WORK INSTRUCTIONS |
Could you copy the records below exactly, leaving out any pictures?

[Stored data entries]
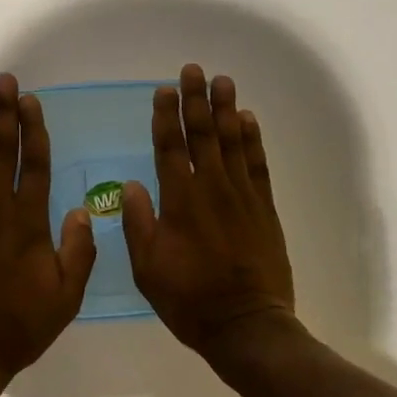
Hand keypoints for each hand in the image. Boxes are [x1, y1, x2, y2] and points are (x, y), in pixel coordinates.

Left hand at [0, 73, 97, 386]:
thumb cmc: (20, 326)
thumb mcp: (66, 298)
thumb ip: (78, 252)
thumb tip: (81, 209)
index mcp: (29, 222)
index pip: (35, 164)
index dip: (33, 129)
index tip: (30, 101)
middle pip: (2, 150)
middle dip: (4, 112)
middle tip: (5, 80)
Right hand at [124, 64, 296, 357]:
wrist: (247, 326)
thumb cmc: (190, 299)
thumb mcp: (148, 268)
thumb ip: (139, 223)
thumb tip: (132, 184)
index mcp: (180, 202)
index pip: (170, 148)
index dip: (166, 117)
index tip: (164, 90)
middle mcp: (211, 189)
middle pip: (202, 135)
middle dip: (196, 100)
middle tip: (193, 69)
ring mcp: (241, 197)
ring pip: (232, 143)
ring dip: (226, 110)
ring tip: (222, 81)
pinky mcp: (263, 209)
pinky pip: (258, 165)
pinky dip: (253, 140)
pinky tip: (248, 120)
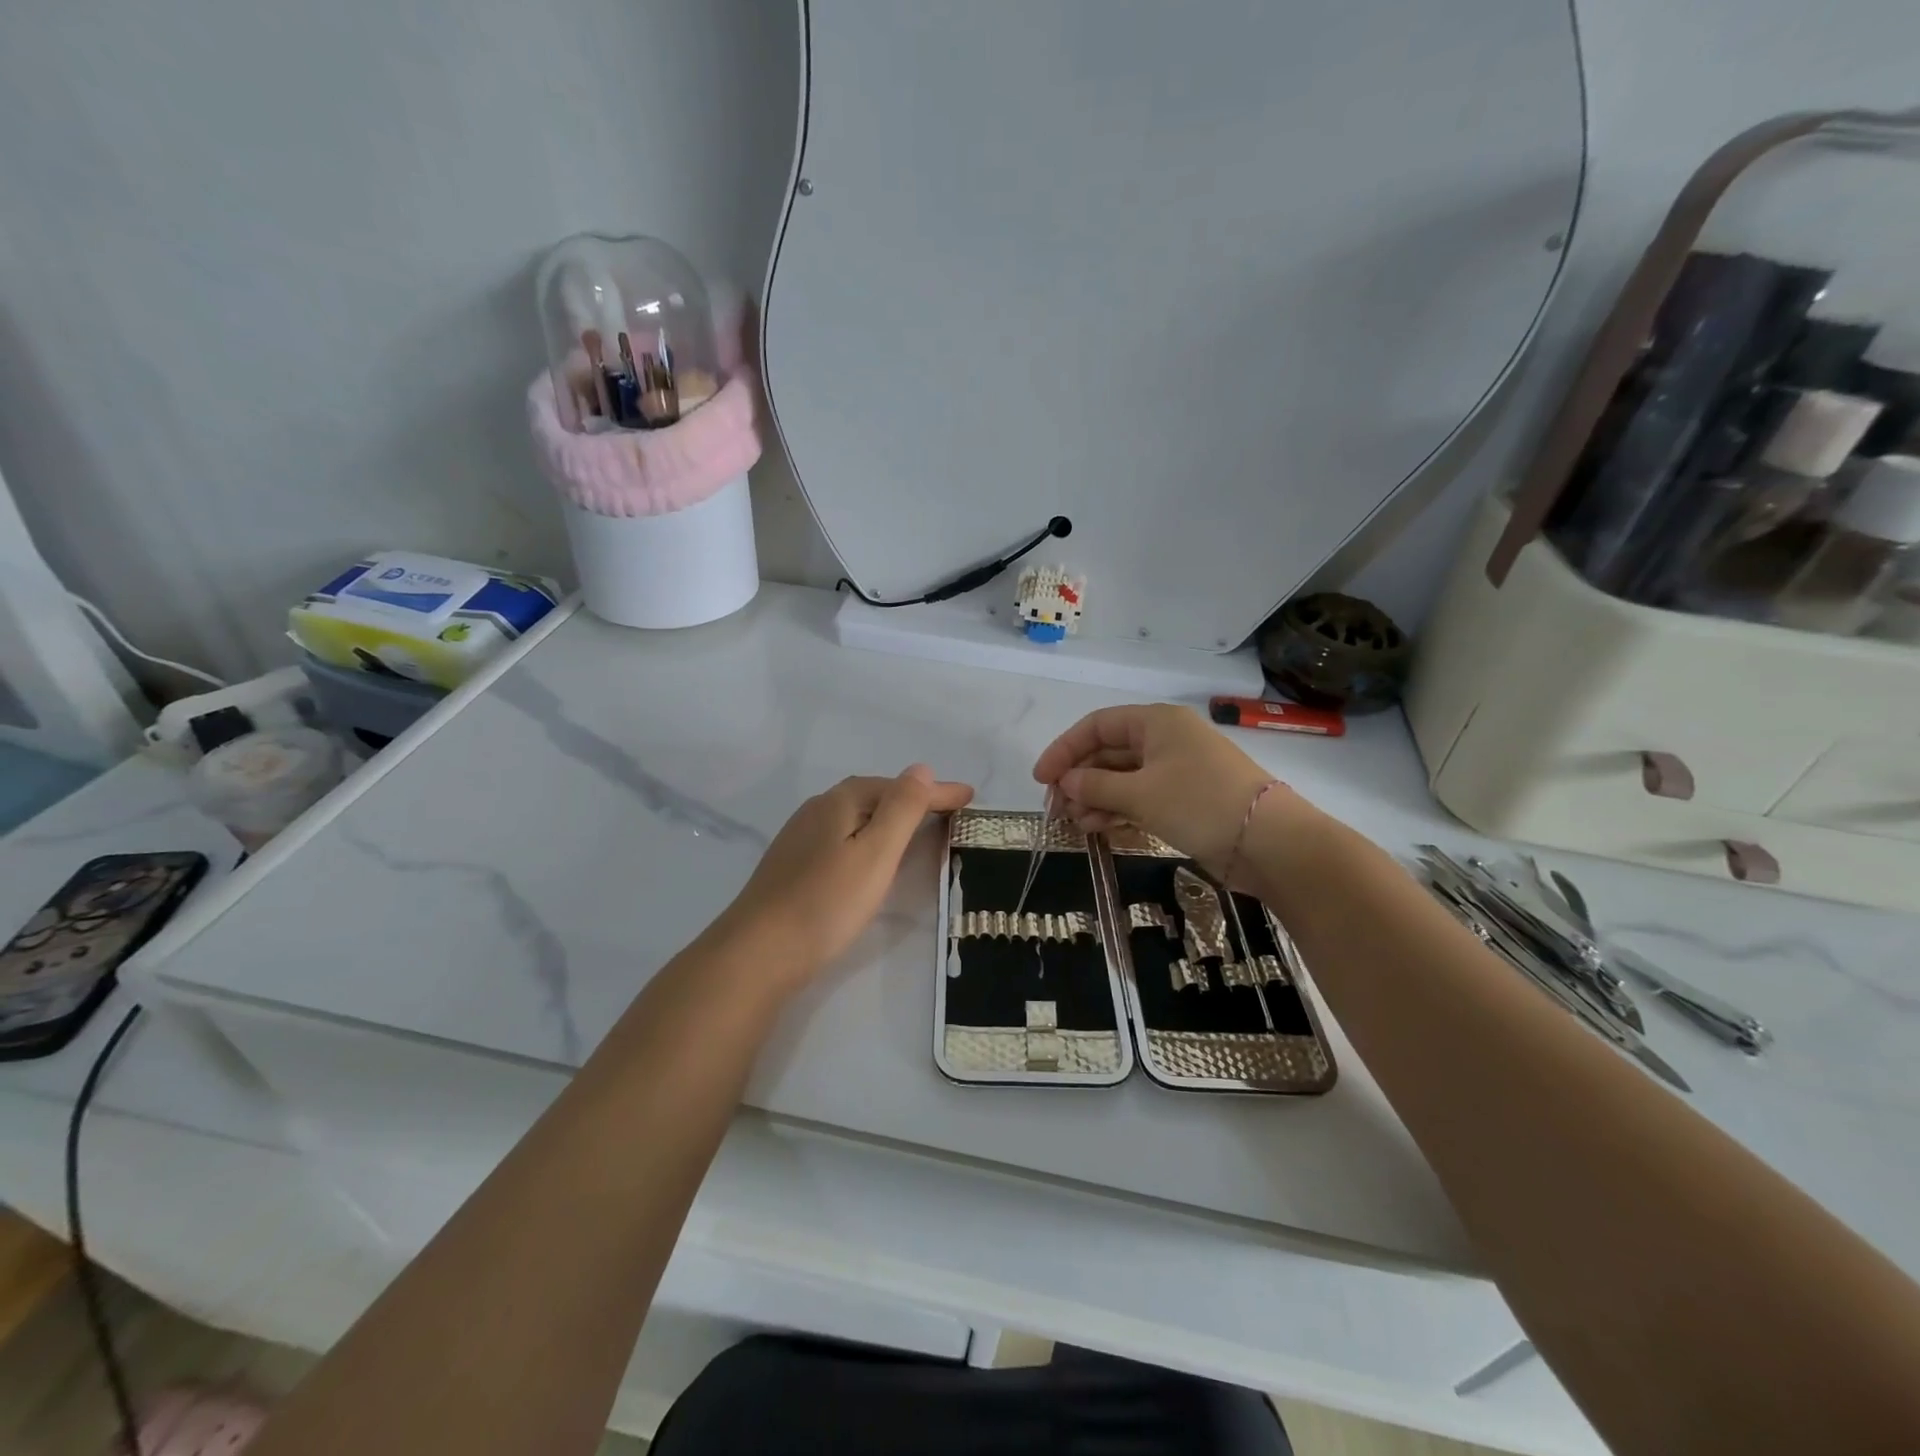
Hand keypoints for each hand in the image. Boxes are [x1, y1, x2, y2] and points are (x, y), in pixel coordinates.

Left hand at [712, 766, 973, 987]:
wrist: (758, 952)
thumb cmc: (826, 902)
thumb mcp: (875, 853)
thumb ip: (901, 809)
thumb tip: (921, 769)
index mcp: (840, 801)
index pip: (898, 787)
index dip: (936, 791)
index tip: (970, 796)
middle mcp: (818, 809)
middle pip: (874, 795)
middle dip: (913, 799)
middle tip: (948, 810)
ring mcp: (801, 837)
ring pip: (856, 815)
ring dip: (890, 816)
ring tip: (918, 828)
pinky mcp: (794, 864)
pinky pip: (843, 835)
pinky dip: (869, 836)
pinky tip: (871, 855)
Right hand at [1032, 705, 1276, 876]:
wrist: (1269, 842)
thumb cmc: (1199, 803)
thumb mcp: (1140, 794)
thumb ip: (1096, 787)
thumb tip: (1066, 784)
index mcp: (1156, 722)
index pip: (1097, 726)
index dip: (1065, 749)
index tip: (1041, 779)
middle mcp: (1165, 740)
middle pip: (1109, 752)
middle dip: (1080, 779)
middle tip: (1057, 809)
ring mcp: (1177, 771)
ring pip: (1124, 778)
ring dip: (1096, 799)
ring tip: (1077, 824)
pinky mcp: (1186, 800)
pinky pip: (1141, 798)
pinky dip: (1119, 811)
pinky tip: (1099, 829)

SOLUTION FOR THIS EXERCISE |
Hand keypoints for each hand in the image. Boxes are [x1, y1, x2, y2] and points are (x, y), in pixel coordinates.

Left hand at [0, 73, 97, 386]:
thumb cmc: (20, 326)
thumb mcp: (66, 298)
thumb ip: (78, 252)
thumb tip: (81, 209)
index mcp: (29, 222)
index pip: (35, 164)
index dip: (33, 129)
index tip: (30, 101)
middle pip: (2, 150)
middle dip: (4, 112)
middle tip: (5, 80)
Right hand at [124, 64, 296, 357]:
wrist: (247, 326)
thumb cmc: (190, 299)
thumb mcp: (148, 268)
thumb ip: (139, 223)
thumb tip: (132, 184)
index mcp: (180, 202)
index pip: (170, 148)
index dip: (166, 117)
index tip: (164, 90)
middle mcp: (211, 189)
middle pip: (202, 135)
middle dip: (196, 100)
middle tip: (193, 69)
ring mcp: (241, 197)
ring pip: (232, 143)
ring dip: (226, 110)
ring tip: (222, 81)
pinky mcp: (263, 209)
pinky pip: (258, 165)
pinky dip: (253, 140)
pinky tip: (248, 120)
Hand keypoints for each hand in the image. Boxes are [x1, y1, x2, y2] and points are (x, y), in pixel coordinates.

Left hand at [712, 766, 973, 987]:
wrist: (758, 952)
thumb cmc: (826, 902)
thumb mcp: (875, 853)
thumb ip: (901, 809)
thumb tip: (921, 769)
index mcp: (840, 801)
index pip: (898, 787)
index dip: (936, 791)
index tip: (970, 796)
middle mcp: (818, 809)
middle pip: (874, 795)
middle dip: (913, 799)
middle tip: (948, 810)
ring mcp: (801, 837)
ring pip: (856, 815)
ring dip: (890, 816)
ring tip: (918, 828)
pinky mcp: (794, 864)
pinky pip: (843, 835)
pinky dip: (869, 836)
pinky tip: (871, 855)
Right hand at [1032, 705, 1276, 876]:
wrist: (1269, 842)
thumb cmc: (1199, 803)
thumb mcp: (1140, 794)
thumb ip: (1096, 787)
thumb tip: (1066, 784)
index mcp: (1156, 722)
index pip: (1097, 726)
index dip: (1065, 749)
index tip: (1041, 779)
middle mcp: (1165, 740)
middle pip: (1109, 752)
middle dip: (1080, 779)
middle tip: (1057, 809)
ring mcp: (1177, 771)
ring pip: (1124, 778)
ring dip: (1096, 799)
ring tip: (1077, 824)
pinky mcp: (1186, 800)
pinky pip: (1141, 798)
pinky dip: (1119, 811)
pinky tip: (1099, 829)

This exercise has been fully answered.